Democrats spy 2022 lifeline in Supreme Court vacancy

Democrats are seizing on the confirmation of a new Supreme Court justice to stabilize President Joe Biden’s political standing and flip the script on surging Republicans heading into the midterm elections.

On Thursday, Biden vowed to nominate a black woman to replace Associate Justice Stephen Breyer, who will retire from the high court in late June. It’s an opportunity for the embattled president to deliver a win for the liberal base and energize disinterested Democratic voters after months of prominent domestic and foreign policy struggles increased chances of a Republican tsunami this fall. That is how Democrats are approaching the confirmation battle.

The moment Breyer’s retirement was publicized, Democrats began formulating a strategy. They plan to use Senate Judiciary Committee hearings and the ensuing floor debate to confirm Biden’s nominee to put Republicans on the defensive and save themselves from a fall extinction event.

“This vacancy reinforces the stakes in this year’s election and why we must defend and expand our Democratic Senate majority,” Sen. Gary Peters, chairman of the Democratic Senatorial Campaign Committee, said in a statement. “In 2022, voters will make their voices heard by standing with Senate Democrats.”

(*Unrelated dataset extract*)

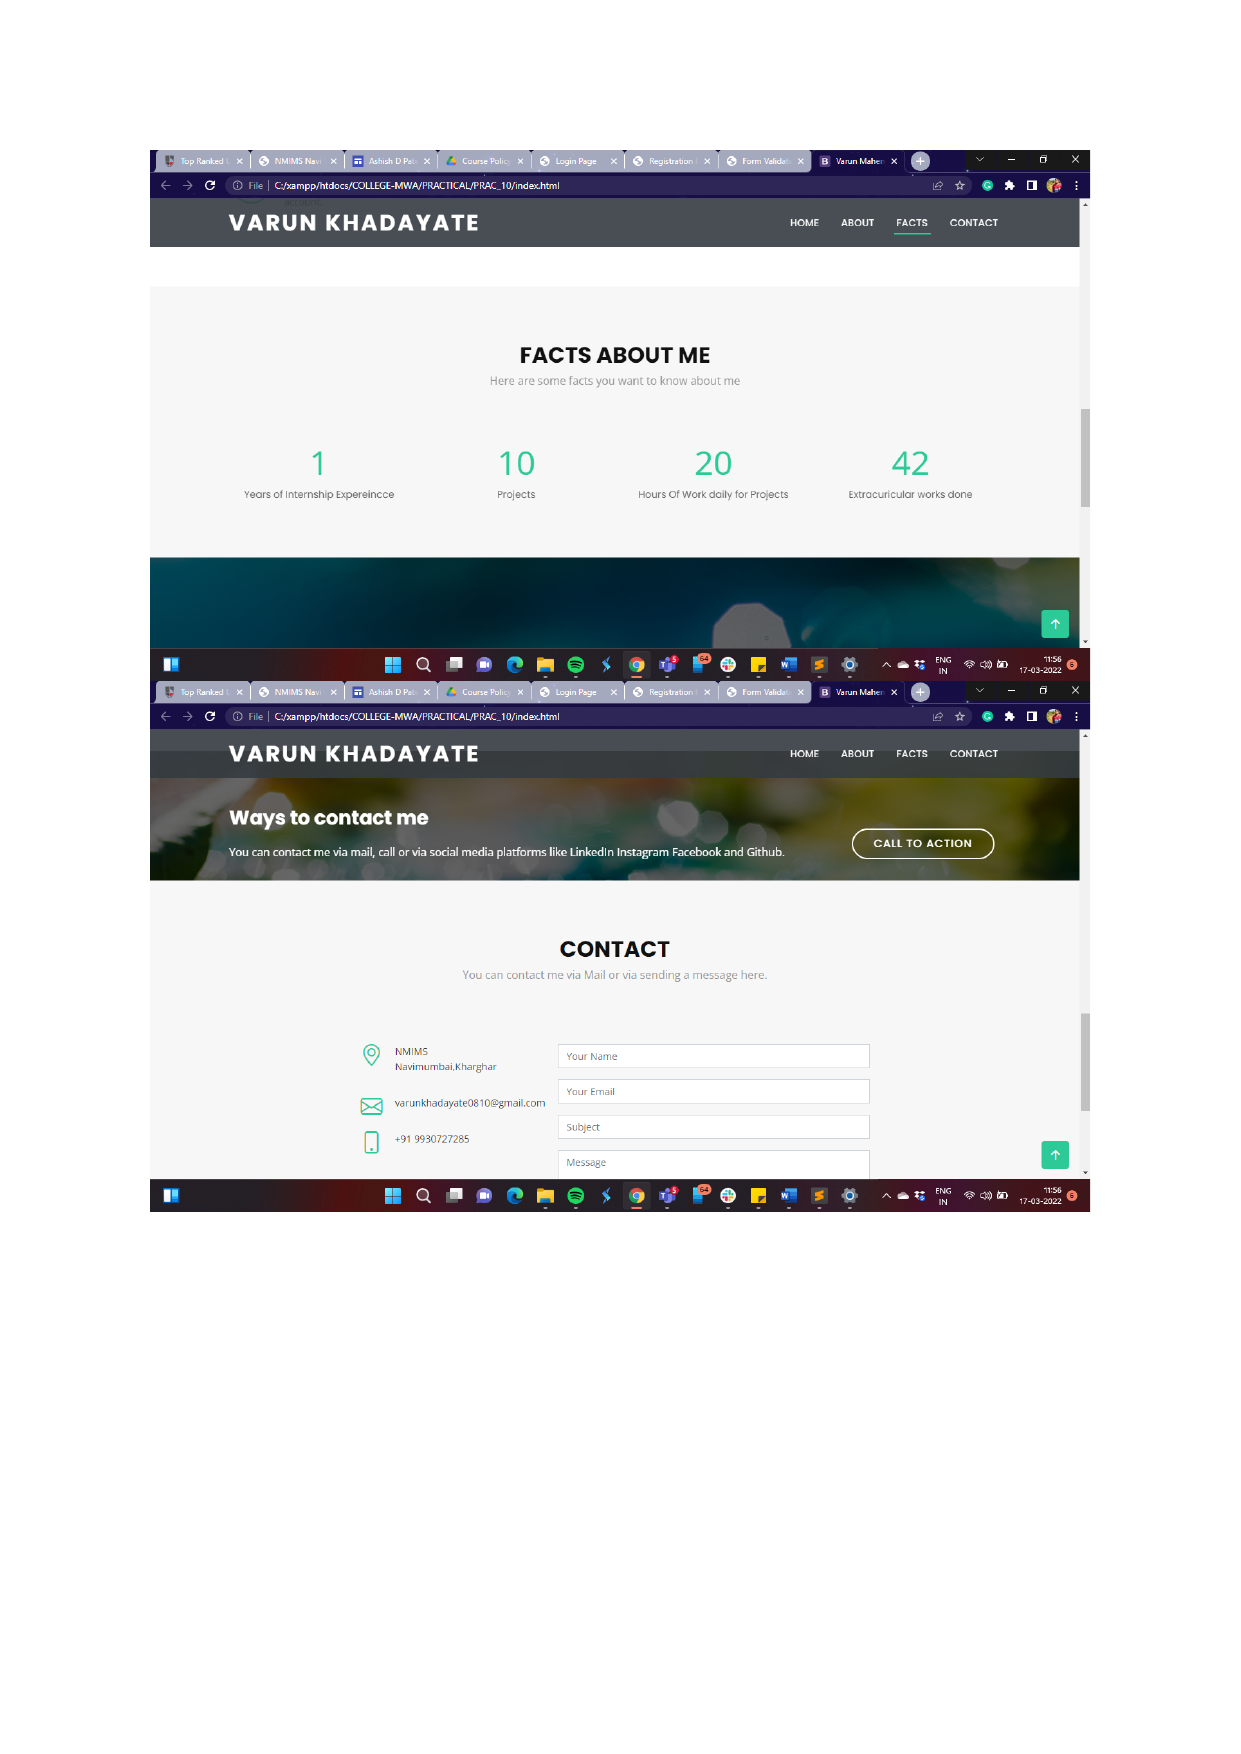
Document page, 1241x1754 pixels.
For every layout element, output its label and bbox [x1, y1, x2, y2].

picture [150, 150, 1091, 1212]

Michigan’s junior senator characterized the battle over Breyer’s successor as a fight to block Republicans from using the courts to overturn abortion rights, take away healthcare protections enshrined in Obamacare, put a major dent in workers’ rights, and that “so many other issues central to the lives of every American are all on the line.” (The landmark abortion rights decision Roe v. Wade could be overturned this year, before Breyer retires.)

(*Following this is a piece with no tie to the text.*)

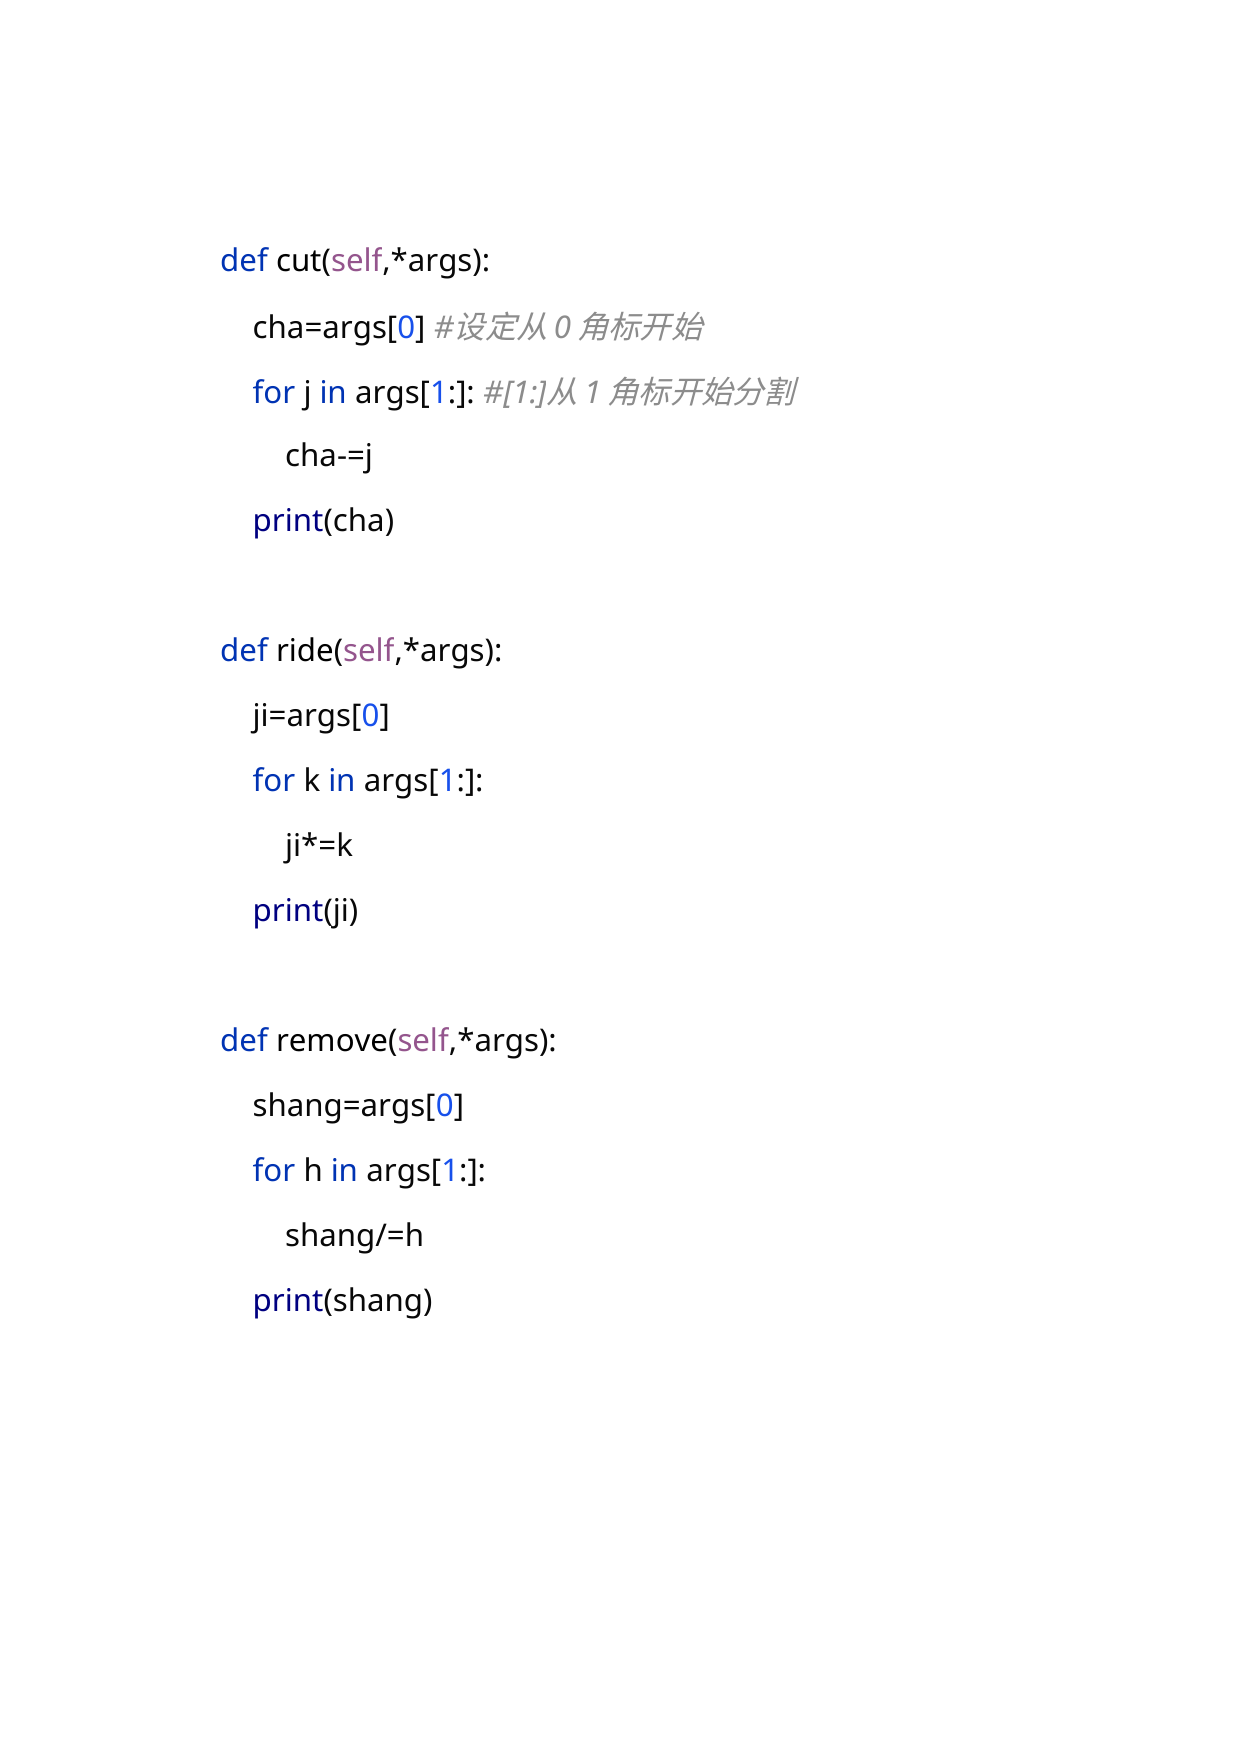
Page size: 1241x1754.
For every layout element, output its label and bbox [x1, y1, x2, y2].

BREYER GOT MANY REPUBLICAN VOTES. BIDEN’S PICK TO REPLACE HIM WON’T

At the very least, this Supreme Court vacancy, the first of Biden’s tenure, presents him with a deliverable. Amid the difficulties the president has had coalescing Democrats behind his legislative agenda, his judicial nominees have sailed through the Senate with little to no trouble. Even centrist Democrats such as Sen. Joe Manchin of West Virginia and Kyrsten Sinema of Arizona have supported Biden’s picks for the federal bench.

“The Senate will have a fair process that moves quickly so we can confirm President Biden’s nominee to fill Justice Breyer’s seat as soon as possible,” Senate Majority Leader Chuck Schumer of New York said. Former President Donald Trump appointed three of the nine justices sitting on a Supreme Court dominated by conservatives by a 6-3 margin. Trump’s third nominee, Justice Amy Coney Barrett, was swiftly confirmed just days before the 2020 election.

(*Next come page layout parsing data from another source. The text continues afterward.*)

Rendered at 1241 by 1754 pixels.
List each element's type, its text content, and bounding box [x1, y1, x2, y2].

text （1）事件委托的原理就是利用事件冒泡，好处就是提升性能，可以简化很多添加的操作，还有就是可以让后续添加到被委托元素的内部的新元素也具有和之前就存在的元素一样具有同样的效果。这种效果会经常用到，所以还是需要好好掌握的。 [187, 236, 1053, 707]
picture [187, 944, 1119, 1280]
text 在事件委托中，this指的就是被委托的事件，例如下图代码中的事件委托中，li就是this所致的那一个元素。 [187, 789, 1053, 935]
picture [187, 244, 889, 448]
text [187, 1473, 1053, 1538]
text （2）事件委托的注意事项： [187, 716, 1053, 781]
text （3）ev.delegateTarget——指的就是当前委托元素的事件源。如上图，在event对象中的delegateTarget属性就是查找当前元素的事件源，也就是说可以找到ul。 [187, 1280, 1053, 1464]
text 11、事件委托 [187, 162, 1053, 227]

Biden’s job approval rating has sunk to 40.8% in the RealClearPolitics average.

The president and Democrats in Congress are reeling from their collective failure to pass Build Back Better, Biden’s signature domestic spending legislation, as well as an overhaul of federal voting laws they claimed amounted to a national emergency. Meanwhile, Biden is bedeviled by multiple foreign crises, from Russia’s threats to invade Ukraine to China’s provocations against Taiwan to the fallout from the chaotic Afghanistan withdrawal.

With Democratic majorities in the House and Senate hanging by a thread even before voters soured on Biden, Republicans say they are not all that concerned the confirmation process will change a midterm election trajectory that points to big GOP gains. Democrats are defending a practically ungovernable five-seat advantage in the House and a tie in the Senate that can only be broken by Vice President Kamala Harris.

Indeed, some Republicans are expressing confidence that Biden’s eventual nominee, who they expect to be a doctrinaire liberal, will ultimately help Republicans win seats in November.

“Biden is going to do what he always does — go Left, and that is going to remind independents and swing voters why they need to go back to divided government,” said Brad Todd, a GOP strategist in Washington.

CLICK HERE TO READ MORE FROM THE WASHINGTON EXAMINER

Senate Republicans did not waste any time in attempting to frame Biden’s likely nominee as an obsequious move to satisfy the liberal factions of his party. “I encourage President Biden to nominate a jurist committed to the Constitution and the rule of law, instead of nominating yet another unqualified, left-wing ideologue, as he has done so often with lower-court nominees,” Arkansas Sen. Tom Cotton said.

However, even some Democratic insiders are approaching the confirmation process cautiously. A party operative in the southwest, who requested anonymity to speak candidly, said Biden should nominate “the most confirmable justice he can find,” emphasizing that “it’s critical Manchin and Sinema be on board,” in advance, with whomever the president picks.